Tensorflow implementation of "Generalized End-to-End Loss for Speaker Verification"
Tensorflow implementation of Generalized End-to-End Loss for Speaker Verification (Kaggle, paperswithcode). This paper is based on the previous work End-to-End Text-Dependent Speaker Verification.
python main.py --train True --model_path where_you_want_to_save # training python main.py --train False --model_path model_path used at training phase # test
I trained the model with my notebook CPU. The model hyperpameters are following the paper: - 3 LSTM layers with 128 hidden nodes, 64 projection nodes (Total 210434 variables) - 0.01 lr sgd with 0.5 decay - l2 norm clipping by 3
To finish training and test in time, I used smaller batch (4 speakers x 5 utterances) than the paper. I used the first 85% of the dataset as training set and used the remained parts as the testset. In the below, I used softmax loss (however, the contrastive loss is also implemented in this code). On my environment, it takes less than 1s for calculating 40 utterances embedding.

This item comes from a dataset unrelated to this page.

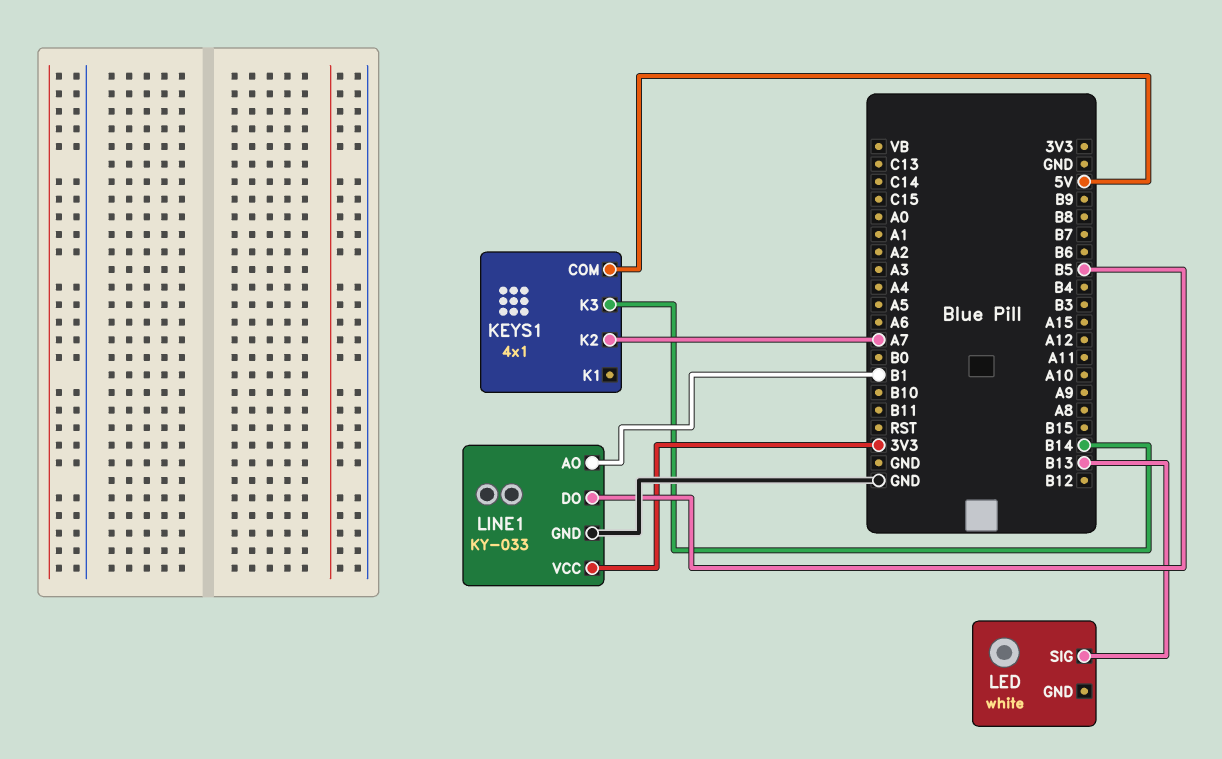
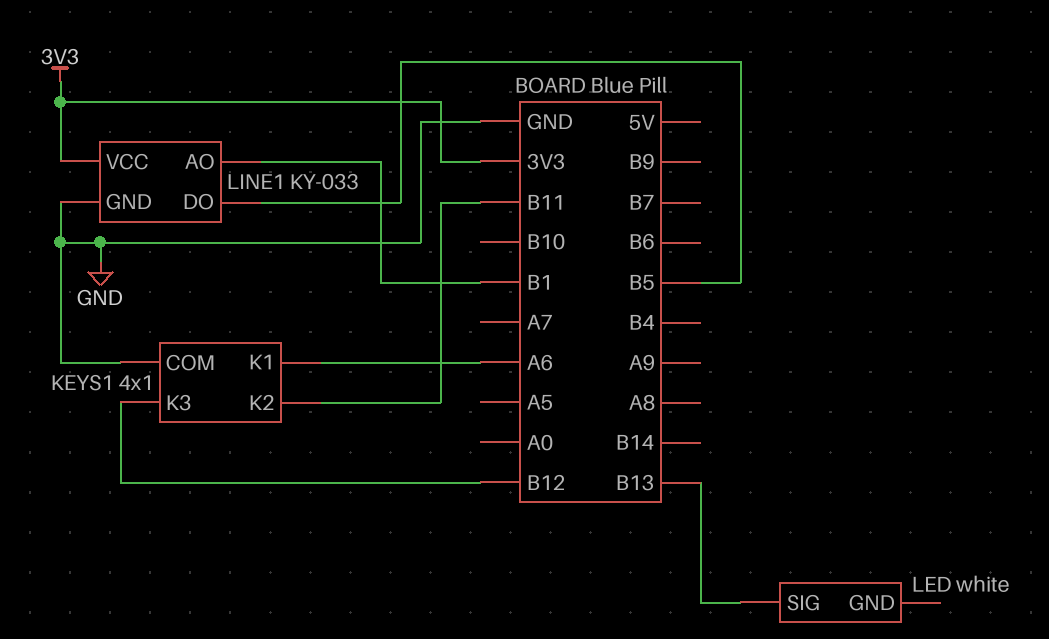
KEYS1 pin COM: 5V -> GND
KEYS1 pin K1: none -> A6
KEYS1 pin K2: A7 -> B11
KEYS1 pin K3: B14 -> B12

For each utterance, random noise is added at each forward step. I tested a model after 60000 iteration. As a result, Equal Error Rate (EER) is 0, and we can see the model performs well with a small population.
The figure below contains a similarity matrix and its EER, FAR, and FRR. Here, each matrix corresponds to each speaker. If we call the first matrix as A (5x4), then A[i,j] means the cosine similarity between the first speaker's i^th vertification utterance and the j^th speaker's enrollment.
Randomly selected utterances are used. I tested the model after 60000 iteration. Here, Equal Error Rate (EER) is 0.09.